**Data supplied:**
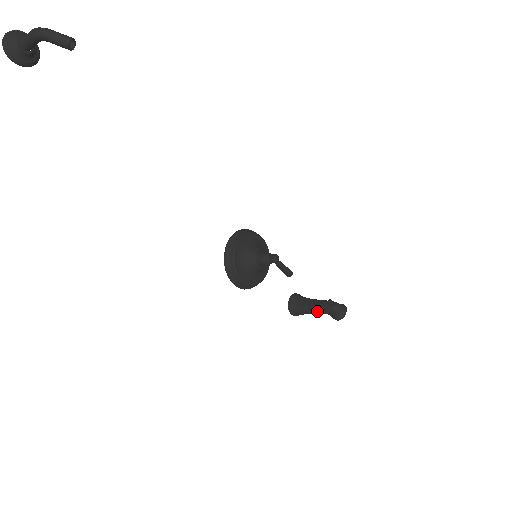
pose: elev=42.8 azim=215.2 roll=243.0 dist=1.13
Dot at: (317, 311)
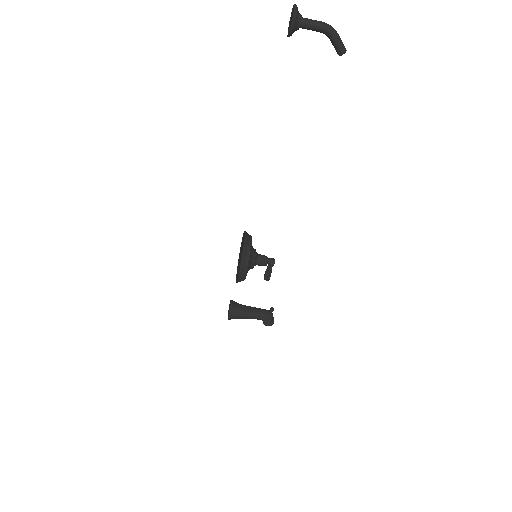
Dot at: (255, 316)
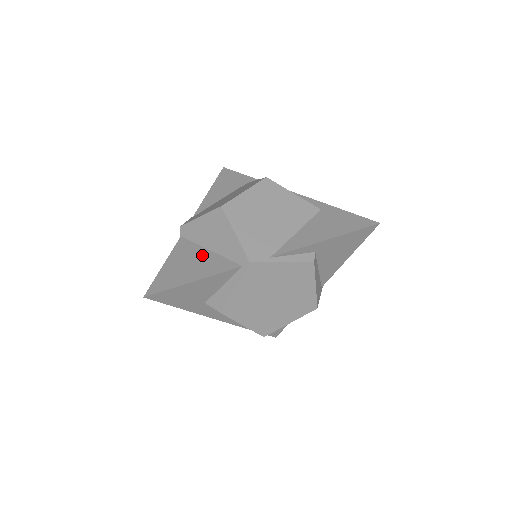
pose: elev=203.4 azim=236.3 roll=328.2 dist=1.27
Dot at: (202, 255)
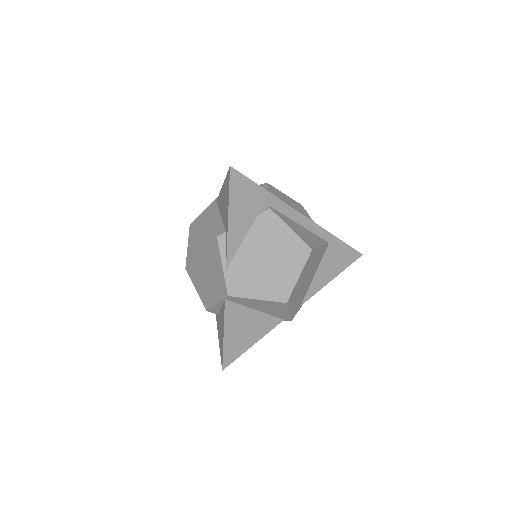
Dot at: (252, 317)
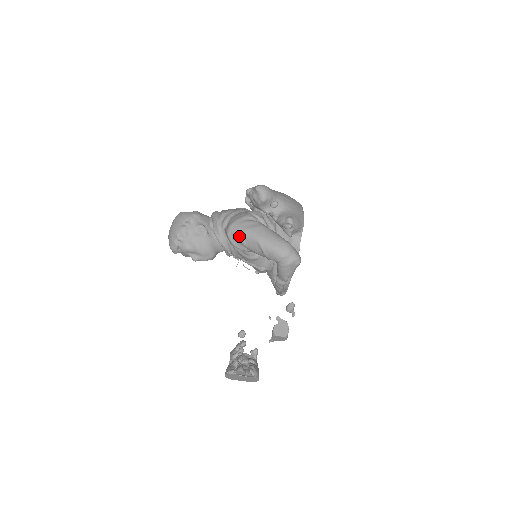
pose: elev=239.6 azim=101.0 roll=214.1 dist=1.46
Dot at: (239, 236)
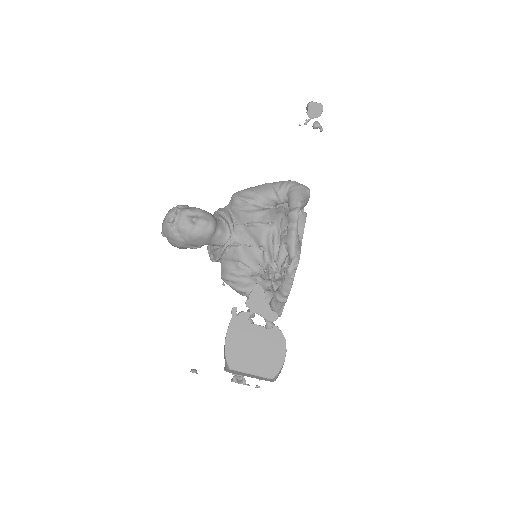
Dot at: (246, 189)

**What is required:** Select every line of the listing that contains the string "roll", treating uppercase and lowercase letters as distinct.

**Complete output:**
pose: elev=42.8 azim=215.2 roll=243.0 dist=1.13
pose: elev=203.4 azim=236.3 roll=328.2 dist=1.27
pose: elev=239.6 azim=101.0 roll=214.1 dist=1.46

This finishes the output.